Task to carry out: Copy out the records below word for word, leaving out the pictures.

Working data:

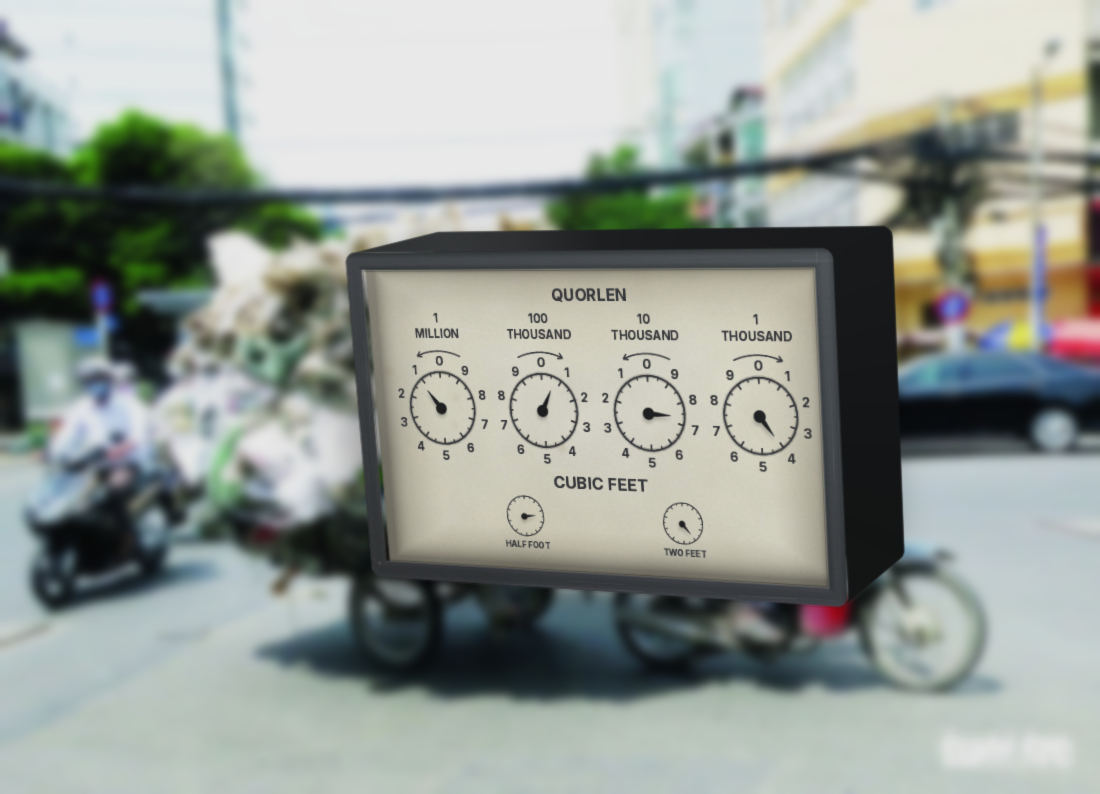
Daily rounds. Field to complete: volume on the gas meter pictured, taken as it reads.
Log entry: 107400 ft³
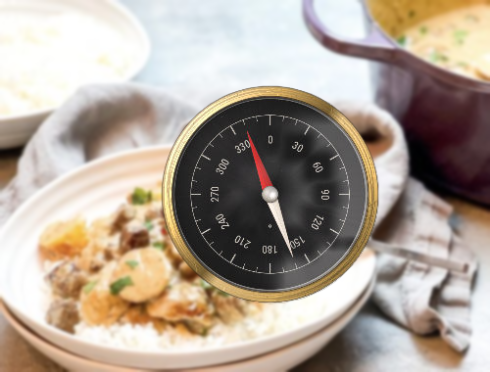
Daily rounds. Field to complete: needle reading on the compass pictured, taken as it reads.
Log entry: 340 °
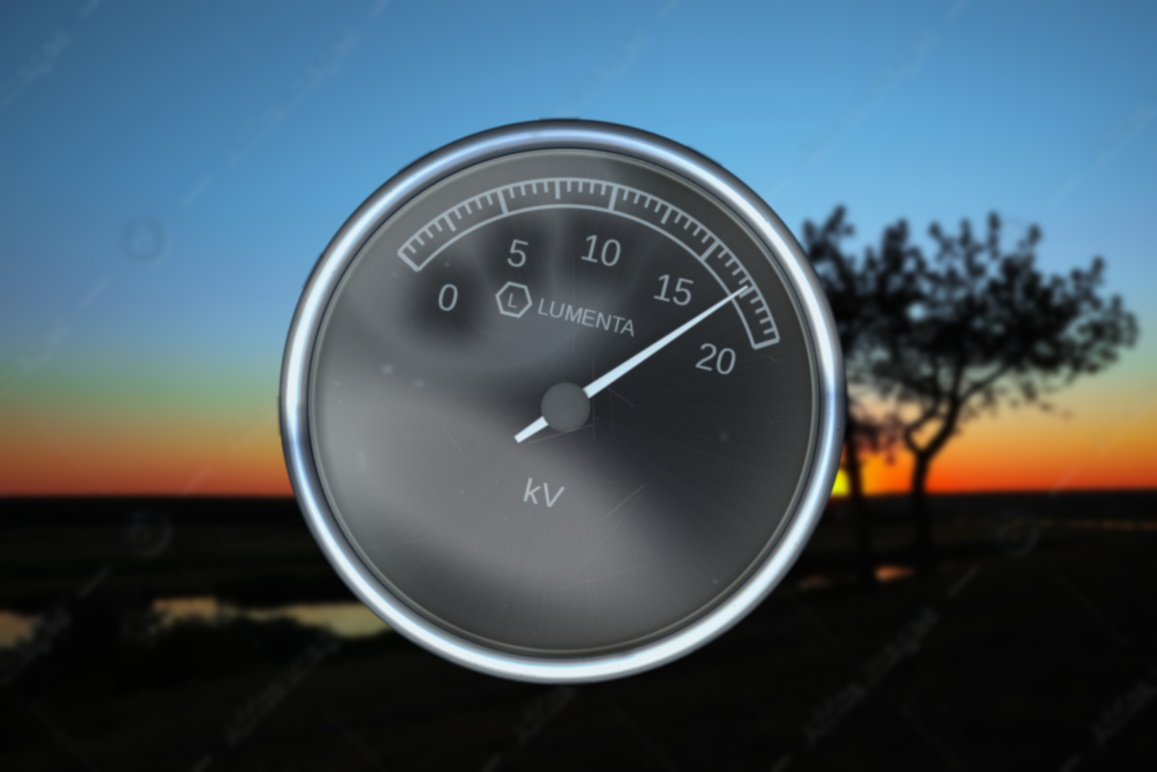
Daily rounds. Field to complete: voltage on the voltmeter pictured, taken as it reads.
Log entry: 17.25 kV
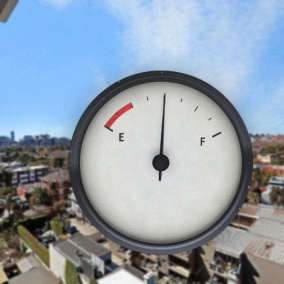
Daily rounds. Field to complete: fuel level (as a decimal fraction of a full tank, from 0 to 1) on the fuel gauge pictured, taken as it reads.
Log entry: 0.5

Output of the exercise:
Daily rounds. Field to complete: volume on the gas meter pictured, taken as it reads.
Log entry: 107400 ft³
Daily rounds. Field to complete: needle reading on the compass pictured, taken as it reads.
Log entry: 340 °
Daily rounds. Field to complete: voltage on the voltmeter pictured, taken as it reads.
Log entry: 17.25 kV
Daily rounds. Field to complete: fuel level (as a decimal fraction of a full tank, from 0 to 1) on the fuel gauge pictured, taken as it reads.
Log entry: 0.5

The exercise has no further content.